The Coalition to Prevent Lead Poisoning was created in 2001 in the wake of studies that showed that children in the City of Rochester had elevated blood lead levels that were ten times the national average. University faculty and staff have been in leadership positions with the organization since its inception. The University has also been instrumental in several outreach programs including Get the Lead Out, a partnership with Orchard Street Community Health Center, local government agencies, and several community groups to test the homes of children at risk of lead poisoning, and a “lead lab” which demonstrated lead safe practices.

Over the ensuing years, University of Rochester faculty, staff, and students have worked closely with the county, city school district and neighborhood organizations to promote public awareness, provide assistance to landlords, homeowners and renters, and conduct lead screenings. Medical students, residents, and undergraduates have contributed through a wide range of internships and service activities over the past ten years. 

“From the very beginning the Coalition recognized that we know how to end lead poisoning,” said Katrina Korfmacher, Ph.D., community outreach coordinator for the University of Rochester Environmental Health Sciences Center. “We needed to find all the hazards that could pose a risk to children, fix them effectively, and check them regularly. But this could only be accomplished through a broad-based partnership that could carry forward the outreach, education, and policy efforts necessary to achieve these goals.”

The efforts of the Coalition culminated in the City of Rochester’s historic decision in December 2005 to approve an ordinance which requires inspections for lead paint hazards as a part of the city’s certificate of occupancy process.

In 2006, the University partnered with SWAN to create the Healthy Home which served as a model home for lead abatement and other household environmental threats. Over the past 3 years, some 3,000 tenants, property providers, health and housing professionals, and students have visited the home. Visitors have also included delegations from other communities that are seeking to duplicate the success of Rochester’s lead abatement efforts.
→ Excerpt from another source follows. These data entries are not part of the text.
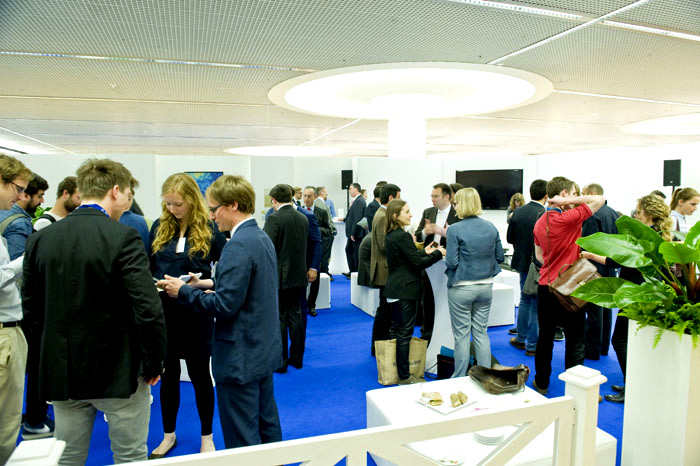
The image size is (700, 466). I want to click on ceiling, so click(288, 28).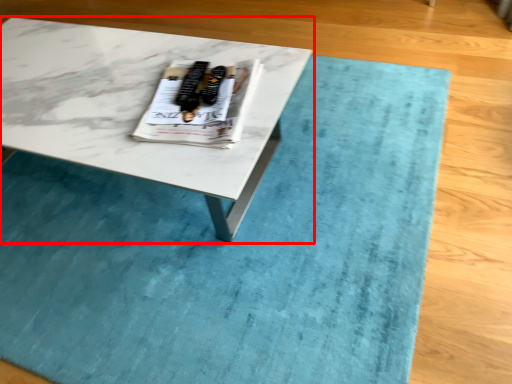
Question: Considering the relative positions of coffee table (annotated by the red box) and magazine in the image provided, where is coffee table (annotated by the red box) located with respect to the staircase?

Choices:
 (A) left
 (B) right

Answer: (A)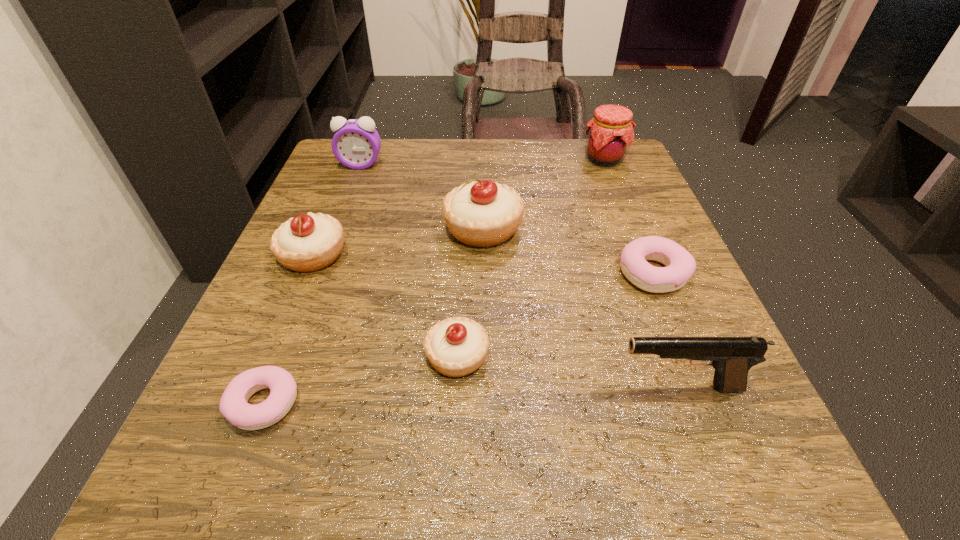
This screenshot has height=540, width=960. Identify the location of vacant space at the far edge. (447, 146).

Where is `free space at the near edge of the desktop`? free space at the near edge of the desktop is located at coordinates (487, 451).

The image size is (960, 540). Find the location of `vacant space at the left edge of the desktop`. vacant space at the left edge of the desktop is located at coordinates (345, 347).

Identify the location of free spot at the right edge of the desktop. (633, 394).

Locate an element on the screen. vacant space at the far left corner of the desktop is located at coordinates (396, 152).

In order to click on vacant space at the near left corner of the desktop in this screenshot , I will do `click(256, 437)`.

The width and height of the screenshot is (960, 540). I want to click on vacant space at the far right corner of the desktop, so click(x=632, y=174).

This screenshot has height=540, width=960. I want to click on vacant space at the near right corner of the desktop, so click(x=703, y=471).

This screenshot has width=960, height=540. I want to click on unoccupied position between the second smallest beige pastry and the tallest pastry, so click(398, 241).

Find the location of a particular element. empty space between the pistol and the alarm clock is located at coordinates (519, 276).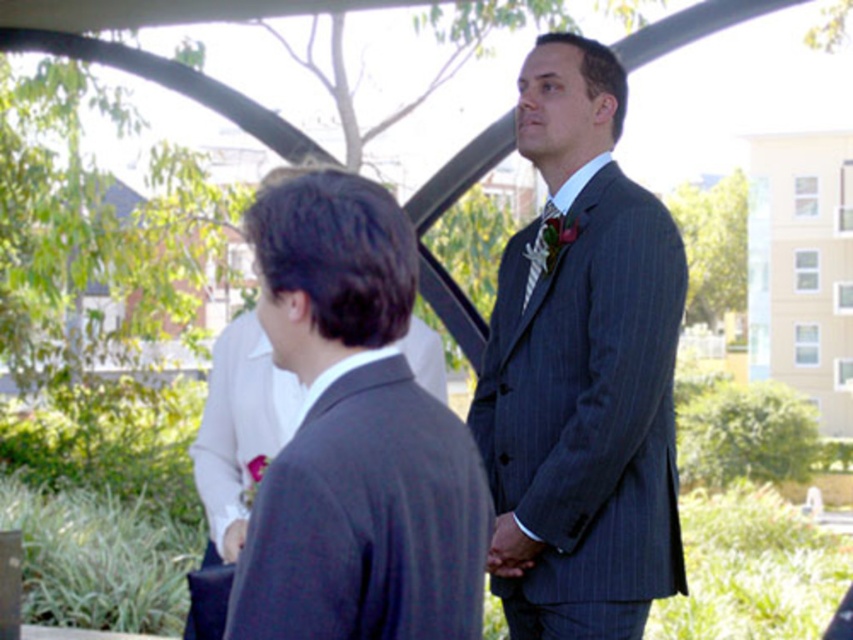
Question: Among these points, which one is farthest from the camera?

Choices:
 (A) (335, 540)
 (B) (500, 387)
 (C) (547, 252)

Answer: (B)

Question: Among these points, which one is nearest to the camera?

Choices:
 (A) (656, 538)
 (B) (407, 433)
 (C) (552, 208)

Answer: (B)

Question: Which object is the closest to the striped silk tie at center?

Choices:
 (A) dark gray suit at center
 (B) pinstriped suit at center

Answer: (B)

Question: Can you confirm if pinstriped suit at center is positioned below striped silk tie at center?

Choices:
 (A) yes
 (B) no

Answer: (A)

Question: In this image, where is pinstriped suit at center located relative to dark gray suit at center?

Choices:
 (A) right
 (B) left

Answer: (A)

Question: Is pinstriped suit at center smaller than dark gray suit at center?

Choices:
 (A) yes
 (B) no

Answer: (B)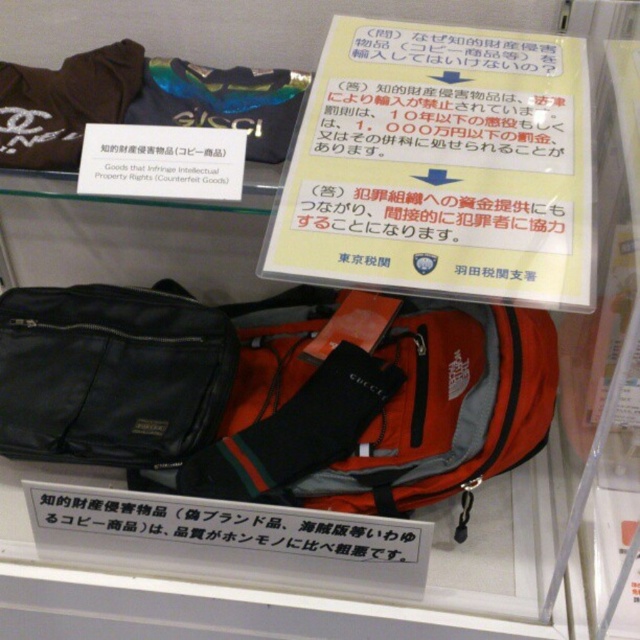
Question: Is yellow paper at upper center positioned at the back of matte black bag at left?

Choices:
 (A) yes
 (B) no

Answer: (B)

Question: Estimate the real-world distances between objects in this image. Which object is farther from the orange fabric backpack at center?

Choices:
 (A) matte black bag at left
 (B) yellow paper at upper center
 (C) white paper sign at center

Answer: (B)

Question: Which of the following is the closest to the observer?

Choices:
 (A) (65, 460)
 (B) (138, 550)
 (C) (440, 454)
 (D) (380, 36)

Answer: (C)

Question: Is yellow paper at upper center closer to the viewer compared to orange fabric backpack at center?

Choices:
 (A) no
 (B) yes

Answer: (B)

Question: Does yellow paper at upper center have a greater width compared to white paper sign at center?

Choices:
 (A) no
 (B) yes

Answer: (A)

Question: Which of the following is the closest to the observer?

Choices:
 (A) (362, 545)
 (B) (337, 97)
 (C) (92, 448)
 (D) (388, 474)

Answer: (A)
The home recently announced that it will be closing at the end of the year, but its outreach and education functions will continue. 

“Through this community-wide advocacy for children, we have evolved and surpassed many other communities throughout the nation with respect to how we view and solve the health issues of our children,” said Ralph Spezio, a senior associate and community liaison in the Department of Community and Preventive Medicine, former principal of Enrico Fermi School 17 in Rochester, and one of the founding members of the Coalition. “And our community’s heroic response and the courageous leadership shown by our elected leaders can serve as a model for other communities facing this threat.”